Mehdi Sobhani pointed to a lack of specifics in Armenian officials’ statements on the subject.
Prime Minister Nikol Pashinian pledged to give the U.S. exclusive rights to such a transport link during talks with Azerbaijani President Ilham Aliyev hosted by U.S. President Donald Trump at the White House on August 8. It would connect Azerbaijan to its Nakhichevan exclave through Armenia’s strategic Syunik province bordering Iran.
Iran fears that the deal could pose a threat to the Armenian-Iranian border and lead to U.S. security presence in the area. Iranian President Masoud Pezeshkian spoke out against any “outsourcing of regional issues” to outside powers when he visited Yerevan on August 19. Pezeshkian said afterwards that the Iranian concerns were “largely alleviated” during the trip. Iran’s more conservative ruling circles close to Supreme Leader Ayatollah Ali Khamenei seem to have been less sanguine on that score.
Armenian leaders have insisted that Yerevan will have full control over what will be called the Trump Route for International Peace and Prosperity (TRIPP). But they have yet to specify practical modalities of the transit corridor. They have said only that it will be administered by a U.S.-Armenian joint venture.

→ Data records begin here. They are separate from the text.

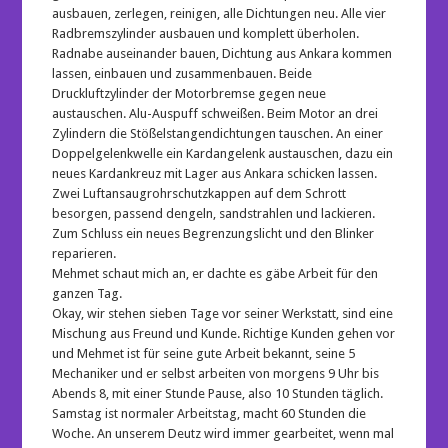
ausbauen, zerlegen, reinigen, alle Dichtungen neu. Alle vier
Radbremszylinder ausbauen und komplett überholen.
Radnabe auseinander bauen, Dichtung aus Ankara kommen
lassen, einbauen und zusammenbauen. Beide
Druckluftzylinder der Motorbremse gegen neue
austauschen. Alu-Auspuff schweißen. Beim Motor an drei
Zylindern die Stößelstangendichtungen tauschen. An einer
Doppelgelenkwelle ein Kardangelenk austauschen, dazu ein
neues Kardankreuz mit Lager aus Ankara schicken lassen.
Zwei Luftansaugrohrschutzkappen auf dem Schrott
besorgen, passend dengeln, sandstrahlen und lackieren.
Zum Schluss ein neues Begrenzungslicht und den Blinker
reparieren.
Mehmet schaut mich an, er dachte es gäbe Arbeit für den
ganzen Tag.
Okay, wir stehen sieben Tage vor seiner Werkstatt, sind eine
Mischung aus Freund und Kunde. Richtige Kunden gehen vor
und Mehmet ist für seine gute Arbeit bekannt, seine 5
Mechaniker und er selbst arbeiten von morgens 9 Uhr bis
Abends 8, mit einer Stunde Pause, also 10 Stunden täglich.
Samstag ist normaler Arbeitstag, macht 60 Stunden die
Woche. An unserem Deutz wird immer gearbeitet, wenn mal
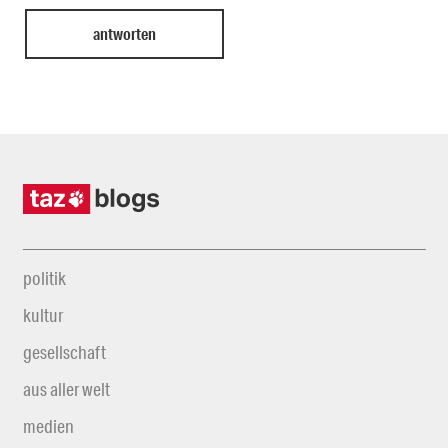
politik
kultur
gesellschaft
aus aller welt
medien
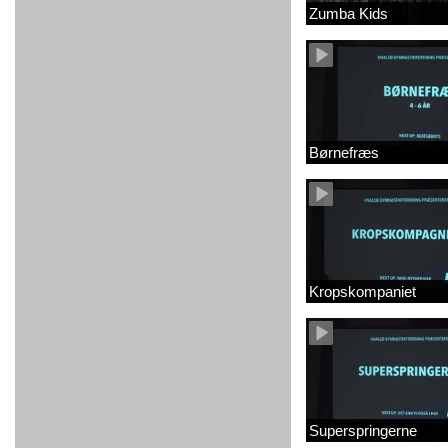
Zumba Kids
Børnefræs
Kropskompaniet
Superspringerne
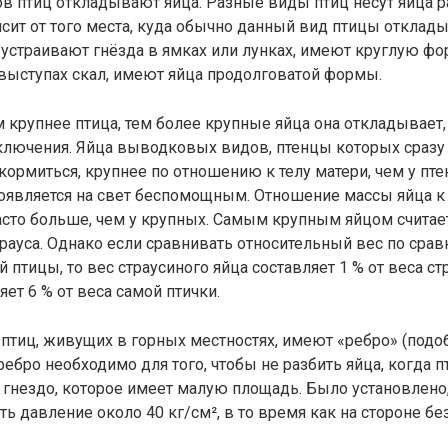
в птиц откладывают яйца. Разные виды птиц несут яйца 
сит от того места, куда обычно данный вид птицы отклады
устраивают гнёзда в ямках или лунках, имеют круглую фо
выступах скал, имеют яйца продолговатой формы.
м крупнее птица, тем более крупные яйца она откладывает, 
сключения. Яйца выводковых видов, птенцы которых сразу
кормиться, крупнее по отношению к телу матери, чем у пт
оявляется на свет беспомощным. Отношение массы яйца к 
сто больше, чем у крупных. Самым крупным яйцом считае
рауса. Однако если сравнивать относительный вес по сра
 птицы, то вес страусиного яйца составляет 1 % от веса ст
ет 6 % от веса самой птички.
птиц, живущих в горных местностях, имеют «ребро» (подо
ребро необходимо для того, чтобы не разбить яйца, когда п
 гнездо, которое имеет малую площадь. Было установлено,
 давление около 40 кг/см², в то время как на стороне без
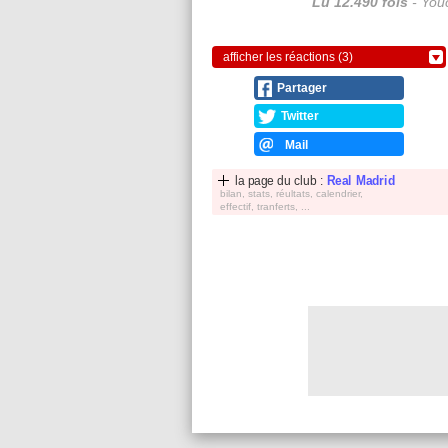
Lu 12.490 fois
- Youc
afficher les réactions (3)
Partager
Twitter
Mail
la page du club :
Real Madrid
bilan, stats, réultats, calendrier,
effectif, tranferts, ...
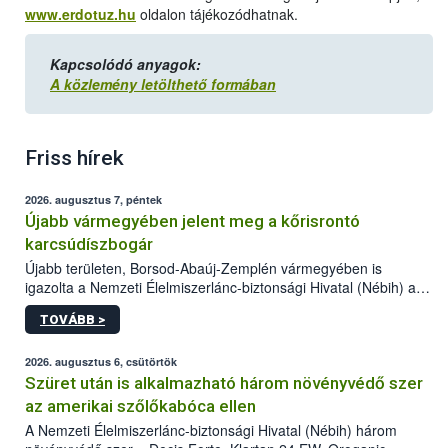
www.erdotuz.hu
oldalon tájékozódhatnak.
Kapcsolódó anyagok:
A közlemény letölthető formában
Friss hírek
2026. augusztus 7, péntek
Újabb vármegyében jelent meg a kőrisrontó
karcsúdíszbogár
Újabb területen, Borsod-Abaúj-Zemplén vármegyében is
igazolta a Nemzeti Élelmiszerlánc-biztonsági Hivatal (Nébih) a
kőrisrontó karcsúdíszbogár (Agrilus planipennis) jelenlétét. A
TOVÁBB >
kártevőt nem csak színcsapdában találták meg, de már fertőzött
fában is azonosították. A növényvédelmi szakemberek folytatják
az intenzív felderítést, emellett az intézkedéseket a szlovák
2026. augusztus 6, csütörtök
hatósággal is összehangolják a terjedés megállítása érdekében.
Szüret után is alkalmazható három növényvédő szer
az amerikai szőlőkabóca ellen
A Nemzeti Élelmiszerlánc-biztonsági Hivatal (Nébih) három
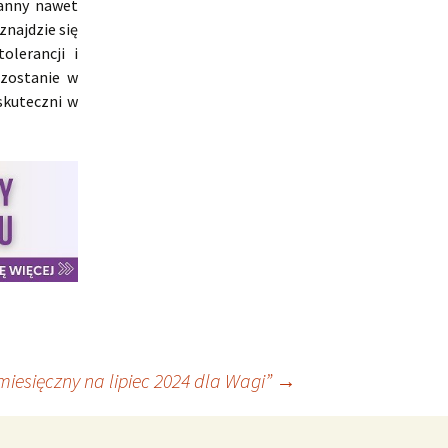
anny nawet
znajdzie się
olerancji i
ozostanie w
skuteczni w
iesięczny na lipiec 2024 dla Wagi”
→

“The functions of the road operator, the details are unclear,” Sobhani told a farewell news conference in Yerevan.
“We are talking about discussions that will result in the creation of a joint venture that will also attract investments,” said the envoy. “But no details are clear about this.”

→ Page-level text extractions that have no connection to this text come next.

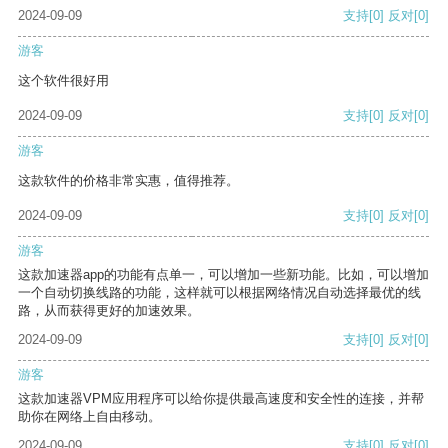
2024-09-09
支持
[0]
反对
[0]
游客
这个软件很好用
2024-09-09
支持
[0]
反对
[0]
游客
这款软件的价格非常实惠，值得推荐。
2024-09-09
支持
[0]
反对
[0]
游客
这款加速器app的功能有点单一，可以增加一些新功能。比如，可以增加
一个自动切换线路的功能，这样就可以根据网络情况自动选择最优的线
路，从而获得更好的加速效果。
2024-09-09
支持
[0]
反对
[0]
游客
这款加速器VPM应用程序可以给你提供最高速度和安全性的连接，并帮
助你在网络上自由移动。
2024-09-09
支持
[0]
反对
[0]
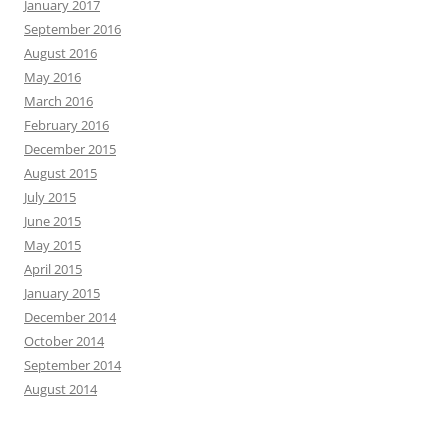
January 2017
September 2016
August 2016
May 2016
March 2016
February 2016
December 2015
August 2015
July 2015
June 2015
May 2015
April 2015
January 2015
December 2014
October 2014
September 2014
August 2014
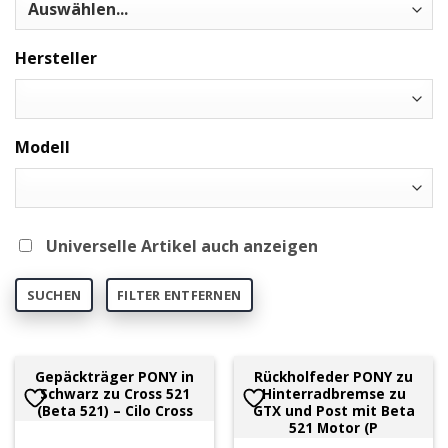
Hersteller
Modell
Universelle Artikel auch anzeigen
SUCHEN
FILTER ENTFERNEN
Gepäckträger PONY in
Rückholfeder PONY zu
Schwarz zu Cross 521
Hinterradbremse zu
(Beta 521) – Cilo Cross
GTX und Post mit Beta
521 Motor (P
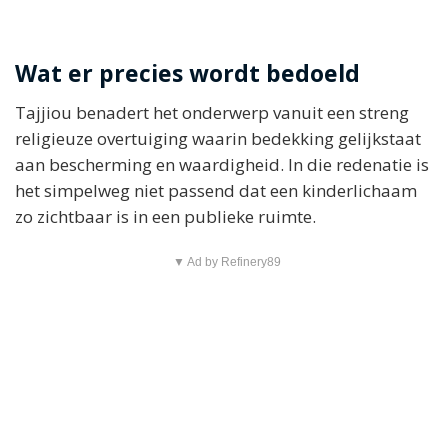
Wat er precies wordt bedoeld
Tajjiou benadert het onderwerp vanuit een streng
religieuze overtuiging waarin bedekking gelijkstaat
aan bescherming en waardigheid. In die redenatie is
het simpelweg niet passend dat een kinderlichaam
zo zichtbaar is in een publieke ruimte.
▼ Ad by Refinery89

Sobhani also stressed the importance of “reciprocity” in Armenian-Azerbaijani transport links.
“If Azerbaijani citizens can reach Azerbaijan through the territory of Armenia, the same reality should also exist for Armenian citizens so that Armenian citizens can likewise go to Iran through Nakhichevan,” he said.

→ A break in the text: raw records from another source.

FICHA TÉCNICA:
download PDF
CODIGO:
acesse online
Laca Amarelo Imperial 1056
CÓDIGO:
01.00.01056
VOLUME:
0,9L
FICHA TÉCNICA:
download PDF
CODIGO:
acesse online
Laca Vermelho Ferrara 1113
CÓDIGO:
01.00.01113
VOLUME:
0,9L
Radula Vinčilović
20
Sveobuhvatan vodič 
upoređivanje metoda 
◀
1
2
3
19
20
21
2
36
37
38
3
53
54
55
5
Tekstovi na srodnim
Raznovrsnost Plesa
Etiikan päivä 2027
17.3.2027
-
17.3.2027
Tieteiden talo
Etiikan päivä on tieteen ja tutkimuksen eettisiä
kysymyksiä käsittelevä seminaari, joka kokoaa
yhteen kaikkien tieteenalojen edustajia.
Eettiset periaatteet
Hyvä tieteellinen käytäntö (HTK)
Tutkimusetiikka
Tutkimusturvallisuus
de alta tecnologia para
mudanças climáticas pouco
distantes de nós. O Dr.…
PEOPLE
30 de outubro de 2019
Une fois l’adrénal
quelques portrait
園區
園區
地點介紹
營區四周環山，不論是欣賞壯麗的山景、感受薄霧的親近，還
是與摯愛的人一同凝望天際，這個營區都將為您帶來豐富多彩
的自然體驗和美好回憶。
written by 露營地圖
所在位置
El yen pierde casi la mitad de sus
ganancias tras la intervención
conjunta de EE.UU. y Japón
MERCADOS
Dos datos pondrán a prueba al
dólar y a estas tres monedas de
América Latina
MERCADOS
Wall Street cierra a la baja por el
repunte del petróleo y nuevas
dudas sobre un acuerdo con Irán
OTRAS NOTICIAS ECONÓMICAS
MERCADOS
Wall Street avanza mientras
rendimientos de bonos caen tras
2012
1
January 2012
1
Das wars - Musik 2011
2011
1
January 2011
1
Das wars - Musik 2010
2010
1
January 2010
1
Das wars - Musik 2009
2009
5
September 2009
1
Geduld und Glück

Armenian opposition leaders have denounced the special transit arrangement, saying that it would endanger Armenia’s full control over Syunik and its common border with Iran. They maintain that Pashinian agreed to open the kind of an extraterritorial corridor that has been sought by Azerbaijan.
Azerbaijani President Ilham Aliyev echoed the opposition claims when he addressed the UN General Assembly in New York on Thursday. He said that the TRIPP will give Azerbaijan “unhindered passage through the Zangezur corridor.”
Armenian parliament speaker Alen Simonian, a top Pashinian ally, criticized Aliyev’s statement, saying that it is “disrespectful to the U.S. president.”
“It’s bad that Aliyev is saying this,” said Simonian. “But I think that over time that rhetoric will change.”